I have this problem where I need to compute a continuous exponential moving average of a value in a discrete data stream. It's impossible to predict when I will receive the next sample, but EMA formulas expect the amount of time between each sample of data to be equal.
I found this article with a demonstration of how to work around this:
double exponentialMovingAverageIrregular( double alpha,
double sample,
double prevSample,
double deltaTime,
double emaPrev
)
{
double a = deltaTime / ( 1 - alpha );
double u = exp( a * -1 ); // e^(-a)
double v = ( 1 - u ) / a;
double emaNext = ( emaPrev * u )
+ ( prevSample * ( v - u ) )
+ ( sample * ( 1 - v ) );
return emaNext;
}
I compute alpha
by using the following formula: 2 / (period + 1)
where period is the number of milliseconds I want my EMA to pay attention to.
When I use this, the EMA moves way too quickly. I could have a 30 minute window that takes only two or three samples for the EMA to equal the input.
Here are some things I could be doing wrong:
- I use milliseconds for computing
alpha
because that's the resolution of the timestamps on my input - I use milliseconds for
deltaTime
because that's what everything else is using - Per the suggestion of commenters on the article, I use
a = deltaTime / (a - alpha)
instead ofa = deltaTime / alpha
. Neither fixes the problem, but the latter causes more problems.
Here is a contrived example in which all the samples are exactly one minute apart. When computing alpha
, I used 11 * 60 * 1000
, or 11 minutes, leaving me with alpha = 0.0000030302984389417593
. Notice how each ema has followed the sample almost exactly. This is not supposed to happen with an 11 minute window.

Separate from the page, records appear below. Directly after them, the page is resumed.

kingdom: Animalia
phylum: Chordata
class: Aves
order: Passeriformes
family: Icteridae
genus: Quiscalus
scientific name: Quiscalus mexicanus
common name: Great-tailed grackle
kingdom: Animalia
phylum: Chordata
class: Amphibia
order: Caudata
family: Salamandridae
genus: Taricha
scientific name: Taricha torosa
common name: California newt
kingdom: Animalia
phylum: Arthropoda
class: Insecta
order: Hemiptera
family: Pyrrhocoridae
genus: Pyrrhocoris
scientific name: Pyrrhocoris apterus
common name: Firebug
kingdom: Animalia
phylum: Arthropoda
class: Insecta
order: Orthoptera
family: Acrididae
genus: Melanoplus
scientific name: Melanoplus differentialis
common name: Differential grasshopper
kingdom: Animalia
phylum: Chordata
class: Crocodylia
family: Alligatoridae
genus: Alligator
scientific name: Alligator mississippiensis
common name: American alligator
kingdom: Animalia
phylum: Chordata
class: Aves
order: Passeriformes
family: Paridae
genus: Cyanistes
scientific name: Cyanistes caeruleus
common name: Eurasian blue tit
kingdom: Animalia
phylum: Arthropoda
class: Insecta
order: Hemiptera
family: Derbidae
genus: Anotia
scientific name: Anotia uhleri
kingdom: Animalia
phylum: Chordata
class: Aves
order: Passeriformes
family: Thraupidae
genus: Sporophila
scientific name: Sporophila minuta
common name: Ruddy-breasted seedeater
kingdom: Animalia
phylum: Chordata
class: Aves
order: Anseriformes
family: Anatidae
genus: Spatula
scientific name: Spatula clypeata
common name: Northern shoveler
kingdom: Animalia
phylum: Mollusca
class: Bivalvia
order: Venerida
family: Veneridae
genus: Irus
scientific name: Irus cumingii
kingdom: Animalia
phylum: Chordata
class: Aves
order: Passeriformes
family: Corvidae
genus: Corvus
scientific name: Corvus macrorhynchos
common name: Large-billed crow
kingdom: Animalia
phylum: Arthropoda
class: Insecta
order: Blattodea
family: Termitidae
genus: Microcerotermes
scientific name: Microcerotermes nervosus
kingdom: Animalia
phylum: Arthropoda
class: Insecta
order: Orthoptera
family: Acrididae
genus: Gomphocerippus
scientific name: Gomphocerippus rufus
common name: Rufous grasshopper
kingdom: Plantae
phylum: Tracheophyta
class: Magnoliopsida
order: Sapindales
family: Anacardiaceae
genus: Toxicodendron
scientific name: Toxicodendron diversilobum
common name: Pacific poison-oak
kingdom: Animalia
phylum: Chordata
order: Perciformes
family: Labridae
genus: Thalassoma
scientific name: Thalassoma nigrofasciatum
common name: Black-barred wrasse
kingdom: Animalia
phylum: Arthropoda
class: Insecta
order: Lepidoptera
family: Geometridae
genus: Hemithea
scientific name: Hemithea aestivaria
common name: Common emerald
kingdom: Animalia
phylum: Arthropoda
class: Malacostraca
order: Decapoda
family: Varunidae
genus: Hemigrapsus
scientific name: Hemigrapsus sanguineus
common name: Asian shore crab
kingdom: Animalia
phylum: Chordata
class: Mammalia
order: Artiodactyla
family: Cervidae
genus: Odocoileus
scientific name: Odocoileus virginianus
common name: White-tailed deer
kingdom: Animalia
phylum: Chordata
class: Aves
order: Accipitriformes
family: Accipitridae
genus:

sample 10766.26, ema 10766.260001166664, time 1518991800000
sample 10750.75, ema 10750.750258499216, time 1518991860000
sample 10750.76, ema 10750.759999833333, time 1518991920000
sample 10750.75, ema 10750.750000166665, time 1518991980000
sample 10750.76, ema 10750.759999833333, time 1518992040000
sample 10750.76, ema 10750.759999999998, time 1518992100000
sample 10750.76, ema 10750.759999999998, time 1518992160000
sample 10750, ema 10750.000012666627, time 1518992220000
sample 10719.99, ema 10719.990500165151, time 1518992280000
sample 10720, ema 10719.999999833333, time 1518992340000
sample 10719.99, ema 10719.990000166667, time 1518992400000
sample 10719.99, ema 10719.99, time 1518992460000
sample 10709.27, ema 10709.270178666126, time 1518992520000
sample 10690.26, ema 10690.260316832373, time 1518992580000
sample 10690.27, ema 10690.269999833334, time 1518992640000
sample 10690.27, ema 10690.27, time 1518992700000
sample 10695, ema 10694.999921166906, time 1518992760000
sample 10699.98, ema 10699.979917000252, time 1518992820000
sample 10702.05, ema 10702.049965500104, time 1518992880000
sample 10744.99, ema 10744.989284335501, time 1518992940000
sample 10744.12, ema 10744.120014499955, time 1518993000000
The way the function was derived was not explained, and I didn't pay attention in math class. Any pointers would be greatly appreciated.